◆ Saved entries:
- Opening Delimiter -
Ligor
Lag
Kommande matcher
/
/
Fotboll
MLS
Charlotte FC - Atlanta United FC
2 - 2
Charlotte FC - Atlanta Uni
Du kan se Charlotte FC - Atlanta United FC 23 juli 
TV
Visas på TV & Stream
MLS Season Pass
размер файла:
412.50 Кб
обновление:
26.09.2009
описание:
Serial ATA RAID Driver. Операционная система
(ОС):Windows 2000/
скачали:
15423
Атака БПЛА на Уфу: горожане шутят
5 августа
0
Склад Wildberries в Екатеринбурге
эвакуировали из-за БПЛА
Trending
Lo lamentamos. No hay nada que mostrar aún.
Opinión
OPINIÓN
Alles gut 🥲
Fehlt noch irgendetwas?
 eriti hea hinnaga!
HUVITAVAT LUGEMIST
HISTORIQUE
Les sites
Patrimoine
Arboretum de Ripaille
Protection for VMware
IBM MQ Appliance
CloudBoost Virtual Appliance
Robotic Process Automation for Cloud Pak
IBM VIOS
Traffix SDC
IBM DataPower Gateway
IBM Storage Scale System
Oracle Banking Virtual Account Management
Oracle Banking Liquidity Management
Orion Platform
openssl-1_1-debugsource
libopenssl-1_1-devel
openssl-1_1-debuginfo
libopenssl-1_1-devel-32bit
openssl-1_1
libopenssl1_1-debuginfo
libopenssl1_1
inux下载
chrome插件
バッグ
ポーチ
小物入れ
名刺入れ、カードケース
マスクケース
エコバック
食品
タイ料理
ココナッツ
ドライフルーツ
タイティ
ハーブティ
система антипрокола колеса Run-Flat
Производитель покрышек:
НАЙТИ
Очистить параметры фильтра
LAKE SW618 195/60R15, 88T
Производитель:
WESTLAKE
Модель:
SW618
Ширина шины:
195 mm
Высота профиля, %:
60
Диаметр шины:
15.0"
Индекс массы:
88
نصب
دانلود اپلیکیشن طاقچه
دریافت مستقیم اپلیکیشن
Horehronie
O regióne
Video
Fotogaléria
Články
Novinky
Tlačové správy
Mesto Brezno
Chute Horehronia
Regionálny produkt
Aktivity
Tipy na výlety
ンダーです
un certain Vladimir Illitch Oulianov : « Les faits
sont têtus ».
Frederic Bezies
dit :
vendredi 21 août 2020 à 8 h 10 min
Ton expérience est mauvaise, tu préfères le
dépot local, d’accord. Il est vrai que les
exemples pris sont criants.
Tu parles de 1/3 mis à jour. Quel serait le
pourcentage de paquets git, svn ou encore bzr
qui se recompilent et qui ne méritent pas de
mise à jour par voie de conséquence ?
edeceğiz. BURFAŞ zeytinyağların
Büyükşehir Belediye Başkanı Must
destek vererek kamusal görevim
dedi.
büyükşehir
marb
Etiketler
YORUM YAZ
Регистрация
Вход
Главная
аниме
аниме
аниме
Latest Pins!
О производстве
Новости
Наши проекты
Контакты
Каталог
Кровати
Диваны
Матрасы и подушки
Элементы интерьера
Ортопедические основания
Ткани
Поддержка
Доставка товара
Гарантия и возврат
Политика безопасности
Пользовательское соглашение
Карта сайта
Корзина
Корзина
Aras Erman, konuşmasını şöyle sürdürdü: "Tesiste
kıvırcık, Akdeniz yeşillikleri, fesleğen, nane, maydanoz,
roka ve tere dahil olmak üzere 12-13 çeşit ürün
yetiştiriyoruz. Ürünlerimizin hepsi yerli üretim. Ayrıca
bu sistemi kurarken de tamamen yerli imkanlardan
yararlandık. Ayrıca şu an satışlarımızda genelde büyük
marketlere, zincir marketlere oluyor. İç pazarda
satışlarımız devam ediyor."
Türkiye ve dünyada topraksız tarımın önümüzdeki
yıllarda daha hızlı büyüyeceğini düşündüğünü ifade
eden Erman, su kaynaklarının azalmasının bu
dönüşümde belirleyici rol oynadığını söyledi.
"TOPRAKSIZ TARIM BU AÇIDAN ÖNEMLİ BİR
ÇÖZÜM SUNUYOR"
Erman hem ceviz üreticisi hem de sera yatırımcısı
- Closing Delimiter -
◆ Requirement:
The response consists of the lines above that contain "اپلیکیشن".

◆ Answer space:
دانلود اپلیکیشن طاقچه
دریافت مستقیم اپلیکیشن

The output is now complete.